BASELINE TAX PAYABLE $150,000

 

If we apply all of the listed Tax Planning Strategies the Tax Payable position would be:

 

Baseline Taxable Income $500,000

Less

Tax Planning Strategies $200,000

Adjusted Taxable Income $300,000

Tax Rate Assumption 30%

Tax Payable $90,000

 

Total Tax Saving Benefit by Implementation of Tax Planning Strategies is $60,000.

 

Controlling Cashflow

As noted, it's not just all about the Tax Planning Strategies. We need to consider the cash flow impact of implementing those strategies. “We don’t want to go broke trying to get a tax saving”.

 

In our example, if you think about what our cash outlay is to achieve the tax-saving benefits we would need to consider the following:

 

  • To buy a car do we need to pay cash or can we borrow and spread that cash flow over 3 to 5 Years but still get the full tax benefit of the $50,000 in this financial year. What do we think the Tax position might be over the next few years – e.g., are we growing or slowing as if we get the tax deduction in full this year, then we can’t get the depreciation in future years. So, when thinking about our cash flow the main consideration is we could borrow and spread the cash flow impact of getting the tax benefit in this financial year.

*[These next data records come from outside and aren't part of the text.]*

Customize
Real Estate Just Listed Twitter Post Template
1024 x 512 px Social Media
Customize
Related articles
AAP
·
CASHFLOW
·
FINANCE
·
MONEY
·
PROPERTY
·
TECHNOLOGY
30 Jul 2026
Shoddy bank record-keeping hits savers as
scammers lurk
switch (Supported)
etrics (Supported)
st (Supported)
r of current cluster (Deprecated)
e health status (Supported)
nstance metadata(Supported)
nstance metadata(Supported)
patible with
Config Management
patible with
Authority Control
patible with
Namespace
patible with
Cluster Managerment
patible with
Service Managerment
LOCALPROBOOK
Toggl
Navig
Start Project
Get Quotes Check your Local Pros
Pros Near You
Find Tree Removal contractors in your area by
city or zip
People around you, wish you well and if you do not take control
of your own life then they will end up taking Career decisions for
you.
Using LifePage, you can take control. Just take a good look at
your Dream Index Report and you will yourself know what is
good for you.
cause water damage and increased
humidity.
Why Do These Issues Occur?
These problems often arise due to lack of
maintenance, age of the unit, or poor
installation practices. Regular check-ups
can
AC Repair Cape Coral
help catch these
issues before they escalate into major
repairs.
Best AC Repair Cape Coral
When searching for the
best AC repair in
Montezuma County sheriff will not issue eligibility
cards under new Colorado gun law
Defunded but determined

  • Invoice deferral – our payment terms with our customers will determine the cash flow impact of this strategy. If our customers pay within 7 days from date of Invoice – then a $100,000 Invoice deferral will have minimal impact on Cashflow but if our customers pay us 60 days from invoice date, it could mean that it’s an extra 90 days until we see that $100,000 in our cashflow and what impact does that have on our trading over the next 3 months. The other consideration is that Deferring Invoices just defers the Tax Payable on those Invoices to the Next Financial Year, do we think will we have Profit in the next financial year, how would this deferral of Invoices impact that tax outcome.

 

These examples just show that it's not all about the Tax Savings and Controlling the Tax Outcomes – serious consideration also needs to be given to the cash flow impact of the tax planning strategies.

 

The other key point around cash flow control is understanding the timing of the tax positioning and how that impacts cash flow. If we have $150,000 to pay in tax in December of this year means we have to make an allowance for that amount by December, if we implement the tax planning strategies and we have to set aside $90,000 by December it will mean that across the next 6 to 8 months there might be an opportunity in terms of how the $60,000 could be applied within the business to provide further growth or achieve more profits. This is also how the Tax Planning and Cashflow Outcome planning can link to the overall business strategy planning which further adds to the overall business control approach.

 

The differences generated by tax savings will also change the future Tax Instalments over the next 12 months, which allows further cashflow savings in that initial 12-to-24-month period.

 

Tax Planning and Control

Tax Planning is more than just trying to minimise the Tax Outcome it does allow for much greater control of wider business outcomes, other than just Tax.

 

Once again, It’s all about CONTROL.

 

The plan is now simple, and our tip is that Tax Planning is a crucial part of the Annual Business Planning Calendar, and we recommend that you get in control of your business outcomes today!